CareFirst, an independent licensee of the Blue Cross and Blue Shield Association, is a not-for-profit health care company which, along with its affiliates and subsidiaries, offers a comprehensive portfolio of health insurance products, direct health care and administrative services to nearly 3.2 million individuals and groups in Northern Virginia, the District of Columbia, Maryland and Delaware.

WellPoint Health Networks Inc. serves the health care needs of more than 13 million medical members and approximately 45 million specialty members nationwide through Blue Cross of California, Blue Cross and Blue Shield of Georgia, Blue Cross and Blue Shield of Missouri, HealthLink and UNICARE. WellPoint offers a broad spectrum of quality network-based health products including open access PPO, POS and hybrid products, HMO and specialty products. Specialty products include pharmacy benefit management, dental, utilization management, vision, mental health, life and disability insurance, long term care insurance, flexible spending accounts, COBRA administration, and Medicare supplements.

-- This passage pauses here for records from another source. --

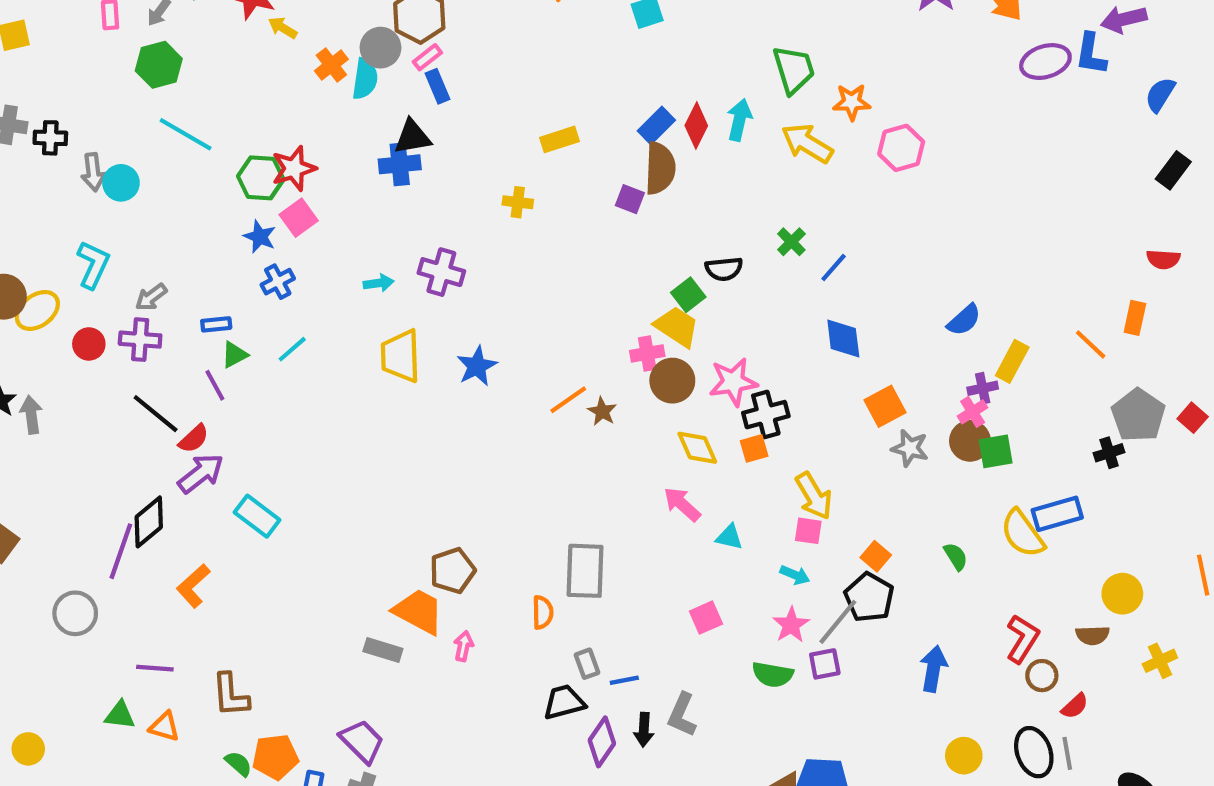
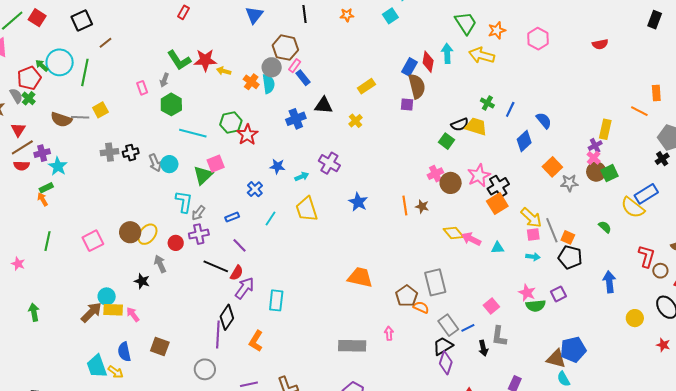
black triangle: (412, 137) -> (323, 105), moved, turned 30
pink hexagon: (901, 148) -> (538, 39), moved
green hexagon: (261, 178) -> (231, 123), moved
yellow cross: (518, 202) -> (356, 121), turned -32
pink square: (299, 218) -> (216, 164), moved, turned 30
blue star: (260, 237) -> (277, 166), moved
red semicircle: (1163, 259) -> (600, 44), moved
cyan L-shape: (93, 265) -> (184, 202), moved
purple cross: (441, 272) -> (329, 163), turned 30
blue semicircle: (964, 320) -> (544, 120), moved, turned -72
yellow trapezoid: (677, 327) -> (476, 127), moved
blue diamond: (843, 339) -> (524, 141), turned 70
green triangle: (234, 355) -> (203, 175), moved, size x1.5
yellow trapezoid: (401, 356) -> (307, 209), moved
orange line: (568, 400) -> (405, 206), turned -48
gray arrow: (31, 415) -> (160, 264), moved
yellow diamond: (697, 448) -> (453, 233), moved
orange square: (754, 448) -> (497, 204), size x1.5
cyan rectangle: (257, 516) -> (276, 300), turned 75
brown pentagon: (452, 571) -> (407, 296), moved
orange trapezoid: (419, 611) -> (360, 277), moved
orange semicircle: (543, 612) -> (421, 307), turned -49
pink square: (706, 618) -> (491, 306), moved
gray line: (838, 622) -> (552, 230), moved, turned -45
pink star: (791, 625) -> (527, 293), moved
gray rectangle: (383, 650) -> (352, 346), size x1.5
gray rectangle: (587, 664) -> (448, 325), size x1.5
purple diamond: (602, 742) -> (446, 363), moved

Cautionary Statement: Certain statements contained in this release are forward-looking statements within the meaning of the Private Securities Litigation Reform Act of 1995. These statements are based on management's current expectations and are subject to uncertainty and changes in circumstances. Actual results or events could differ materially due to, among other things, the companies' inability to negotiate mutually agreeable revisions to their existing Agreement and Plan of Merger, operational and other difficulties associated with integrating acquired business, general business conditions, competition among managed care companies, rising health care costs, trends in medical loss ratios, health care reform, delay in receipt of regulatory approvals and other developments with regard to pending transactions and other regulatory issues. Additional risk factors are listed from time to time in WellPoint's various SEC reports, including but not limited to, its Annual Report on Form 10-K/A for the year ended December 31, 2001.